■ **AUFGABE A**
Wann und wo wurde Stephan Vonesch-Hunkeler laut dem Nachruf geboren?

■ **VORLIEGENDER TEXT**

——————

Nachruf

30. Januar 2020

Stephan Vonesch-Hunkeler

Pfaffnau

Stephan Vonesch, unser «Bäbu», wie wir ihn in den letzten Jahren nannten, erblickte am 25. April 1923 in Roggliswil das Licht der Welt.


Zusammen mit sieben Geschwistern, vier Knaben und drei Mädchen, wuchs er auf dem elterlichen Bauernhof im Niederwil auf.


Sechs Jahre besuchte er die Primarschule in Roggliswil und 1½ Jahre lang die Sekundarschule in Pfaffnau.


Gemäss seiner eigenen Aussage, sei er ein einigermassen guter Schüler gewesen, mit einem grossen Wissensdurst, sei aber auch skeptisch gewesen und habe alles mit «warum» hinterfragt.


Alle acht Kinder sind von ihren Eltern streng religiös und zum Arbeiten erzogen worden. Am 4. April 1938 (er wusste bis zuletzt jedes wichtige Datum ganz genau) schloss er als knapp 15-Jähriger die obligatorische Schulzeit ab. Zu Hause befand sich gerade die Scheune im Umbau. So hiess es zu Hause helfen, anstelle eine Lehre in der Fremde anzutreten. Nebst dem kleinen Landwirtschaftsbetrieb führte sein Vater eine Sägerei als Nebenbetrieb.

——————

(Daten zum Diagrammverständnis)
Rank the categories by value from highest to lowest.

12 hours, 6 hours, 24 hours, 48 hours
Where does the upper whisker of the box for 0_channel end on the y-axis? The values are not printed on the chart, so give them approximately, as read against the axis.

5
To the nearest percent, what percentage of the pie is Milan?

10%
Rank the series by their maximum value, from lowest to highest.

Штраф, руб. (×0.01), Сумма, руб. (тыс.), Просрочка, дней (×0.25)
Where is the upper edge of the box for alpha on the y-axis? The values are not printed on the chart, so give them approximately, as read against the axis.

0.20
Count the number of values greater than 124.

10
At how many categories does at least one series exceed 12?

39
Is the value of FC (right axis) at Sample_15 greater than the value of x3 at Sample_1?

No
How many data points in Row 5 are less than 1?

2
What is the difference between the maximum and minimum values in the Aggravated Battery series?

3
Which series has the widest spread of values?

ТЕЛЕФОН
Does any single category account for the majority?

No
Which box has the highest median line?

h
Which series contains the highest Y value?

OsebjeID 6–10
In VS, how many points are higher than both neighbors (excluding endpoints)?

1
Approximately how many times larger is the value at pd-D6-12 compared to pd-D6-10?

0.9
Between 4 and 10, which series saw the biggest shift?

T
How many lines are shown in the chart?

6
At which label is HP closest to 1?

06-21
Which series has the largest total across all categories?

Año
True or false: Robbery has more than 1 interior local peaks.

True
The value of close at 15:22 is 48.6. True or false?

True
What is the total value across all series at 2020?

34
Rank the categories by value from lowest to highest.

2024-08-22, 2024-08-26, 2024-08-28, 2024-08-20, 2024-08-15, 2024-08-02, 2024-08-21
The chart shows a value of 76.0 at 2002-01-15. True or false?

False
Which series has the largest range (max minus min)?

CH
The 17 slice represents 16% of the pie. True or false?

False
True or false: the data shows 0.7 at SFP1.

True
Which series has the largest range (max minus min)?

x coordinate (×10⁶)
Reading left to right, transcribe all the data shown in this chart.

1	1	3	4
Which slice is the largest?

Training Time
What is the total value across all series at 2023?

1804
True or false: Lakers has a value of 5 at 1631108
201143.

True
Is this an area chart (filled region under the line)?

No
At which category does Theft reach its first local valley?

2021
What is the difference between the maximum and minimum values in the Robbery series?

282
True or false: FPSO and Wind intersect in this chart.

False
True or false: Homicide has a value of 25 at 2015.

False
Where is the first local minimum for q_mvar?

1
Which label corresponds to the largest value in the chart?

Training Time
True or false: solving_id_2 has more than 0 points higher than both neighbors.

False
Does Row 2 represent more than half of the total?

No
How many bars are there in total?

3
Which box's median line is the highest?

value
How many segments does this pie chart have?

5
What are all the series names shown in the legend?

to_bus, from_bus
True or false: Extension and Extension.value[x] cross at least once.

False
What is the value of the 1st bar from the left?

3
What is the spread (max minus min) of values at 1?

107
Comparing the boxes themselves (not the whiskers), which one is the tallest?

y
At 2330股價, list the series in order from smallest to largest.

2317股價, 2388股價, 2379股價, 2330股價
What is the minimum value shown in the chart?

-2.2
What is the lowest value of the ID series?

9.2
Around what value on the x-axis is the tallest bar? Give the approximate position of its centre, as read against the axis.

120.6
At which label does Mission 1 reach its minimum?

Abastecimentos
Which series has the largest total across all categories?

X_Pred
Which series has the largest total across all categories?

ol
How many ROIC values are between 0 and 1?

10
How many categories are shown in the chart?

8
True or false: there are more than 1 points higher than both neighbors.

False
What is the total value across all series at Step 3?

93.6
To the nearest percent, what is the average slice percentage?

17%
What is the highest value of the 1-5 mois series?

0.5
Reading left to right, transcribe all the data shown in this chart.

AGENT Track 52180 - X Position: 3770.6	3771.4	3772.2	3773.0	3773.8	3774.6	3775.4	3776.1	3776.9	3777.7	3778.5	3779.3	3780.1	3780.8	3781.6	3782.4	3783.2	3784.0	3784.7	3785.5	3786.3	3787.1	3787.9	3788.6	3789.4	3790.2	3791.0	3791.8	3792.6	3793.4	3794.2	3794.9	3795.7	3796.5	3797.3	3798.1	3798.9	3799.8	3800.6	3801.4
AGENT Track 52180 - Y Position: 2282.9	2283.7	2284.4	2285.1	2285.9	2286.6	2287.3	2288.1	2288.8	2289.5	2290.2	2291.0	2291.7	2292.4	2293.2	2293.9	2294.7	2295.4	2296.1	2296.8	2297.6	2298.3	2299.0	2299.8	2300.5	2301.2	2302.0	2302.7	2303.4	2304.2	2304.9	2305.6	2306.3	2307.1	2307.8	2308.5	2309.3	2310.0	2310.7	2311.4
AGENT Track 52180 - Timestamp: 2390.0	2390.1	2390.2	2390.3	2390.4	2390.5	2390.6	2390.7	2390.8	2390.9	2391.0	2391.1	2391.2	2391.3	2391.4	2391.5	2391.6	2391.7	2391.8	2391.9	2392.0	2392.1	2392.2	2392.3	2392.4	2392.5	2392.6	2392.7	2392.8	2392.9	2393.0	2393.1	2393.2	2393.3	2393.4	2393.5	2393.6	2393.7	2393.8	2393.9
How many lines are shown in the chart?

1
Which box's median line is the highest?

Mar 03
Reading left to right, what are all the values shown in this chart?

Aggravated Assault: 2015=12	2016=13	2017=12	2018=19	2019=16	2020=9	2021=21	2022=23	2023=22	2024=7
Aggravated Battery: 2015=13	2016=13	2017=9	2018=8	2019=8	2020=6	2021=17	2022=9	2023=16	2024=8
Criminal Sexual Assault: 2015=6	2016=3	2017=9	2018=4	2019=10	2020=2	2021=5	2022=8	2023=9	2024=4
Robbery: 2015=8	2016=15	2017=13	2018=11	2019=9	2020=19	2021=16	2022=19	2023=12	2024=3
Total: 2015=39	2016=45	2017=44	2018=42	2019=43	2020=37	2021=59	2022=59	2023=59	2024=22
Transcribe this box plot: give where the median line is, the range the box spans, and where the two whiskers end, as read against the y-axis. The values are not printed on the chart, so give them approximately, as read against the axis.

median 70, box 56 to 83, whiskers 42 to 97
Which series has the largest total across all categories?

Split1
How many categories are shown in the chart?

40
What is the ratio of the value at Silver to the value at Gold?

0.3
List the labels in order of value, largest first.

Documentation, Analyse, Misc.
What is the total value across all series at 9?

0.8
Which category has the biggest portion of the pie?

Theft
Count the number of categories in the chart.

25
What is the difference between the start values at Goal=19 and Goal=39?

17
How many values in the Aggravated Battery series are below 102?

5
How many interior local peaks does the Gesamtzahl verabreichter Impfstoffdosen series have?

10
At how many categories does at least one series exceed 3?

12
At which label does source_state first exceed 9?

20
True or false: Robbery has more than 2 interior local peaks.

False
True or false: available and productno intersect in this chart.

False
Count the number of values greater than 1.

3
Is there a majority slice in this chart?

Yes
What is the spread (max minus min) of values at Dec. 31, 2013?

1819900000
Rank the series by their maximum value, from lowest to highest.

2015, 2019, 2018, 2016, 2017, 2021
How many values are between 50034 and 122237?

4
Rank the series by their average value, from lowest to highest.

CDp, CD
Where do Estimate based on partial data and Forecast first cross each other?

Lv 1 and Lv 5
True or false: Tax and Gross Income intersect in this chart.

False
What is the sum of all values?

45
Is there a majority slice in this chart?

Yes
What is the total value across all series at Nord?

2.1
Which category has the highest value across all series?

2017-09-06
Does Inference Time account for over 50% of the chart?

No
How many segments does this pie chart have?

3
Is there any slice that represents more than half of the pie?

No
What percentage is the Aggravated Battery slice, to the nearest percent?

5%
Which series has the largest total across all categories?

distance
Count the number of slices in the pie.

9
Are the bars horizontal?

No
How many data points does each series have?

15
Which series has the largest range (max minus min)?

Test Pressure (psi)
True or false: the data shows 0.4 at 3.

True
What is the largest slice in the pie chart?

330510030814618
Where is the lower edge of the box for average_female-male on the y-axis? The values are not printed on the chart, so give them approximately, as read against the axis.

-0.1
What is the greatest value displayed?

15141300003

——————

■ **AUFGABE B**
Gib aus den Einträgen den Abschnitt unverändert aus, der mit der Zeile beginnt, die „to_bus, from_bus“ enthält, und mit der Zeile endet, die „What is the lowest value of the ID series?“ enthält.

■ **ANTWORTBEREICH A**
Am 25. April 1923 in Roggliswil.

■ **ANTWORTBEREICH B**
to_bus, from_bus
True or false: Extension and Extension.value[x] cross at least once.

False
What is the value of the 1st bar from the left?

3
What is the spread (max minus min) of values at 1?

107
Comparing the boxes themselves (not the whiskers), which one is the tallest?

y
At 2330股價, list the series in order from smallest to largest.

2317股價, 2388股價, 2379股價, 2330股價
What is the minimum value shown in the chart?

-2.2
What is the lowest value of the ID series?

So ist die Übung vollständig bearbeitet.